----- Records supplied -----

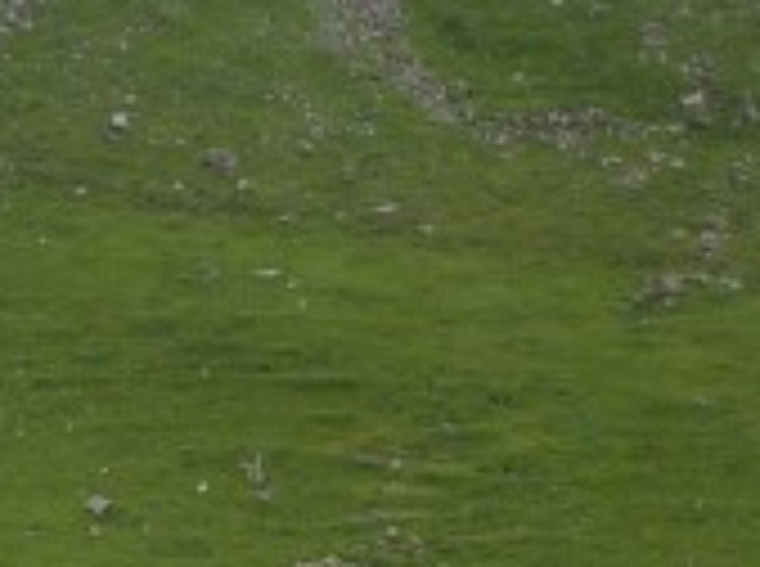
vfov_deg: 4.5
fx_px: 6923
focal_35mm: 316
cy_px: 1548
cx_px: -1493
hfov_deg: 5.9
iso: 80
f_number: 3.8
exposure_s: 1/200
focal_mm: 8.5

-----

## Instructions for the task
Print each record exactly as it stands, leaving the images out.

## Answer to this task
vfov_deg: 4.5
fx_px: 6923
focal_35mm: 316
cy_px: 1548
cx_px: -1493
hfov_deg: 5.9
iso: 80
f_number: 3.8
exposure_s: 1/200
focal_mm: 8.5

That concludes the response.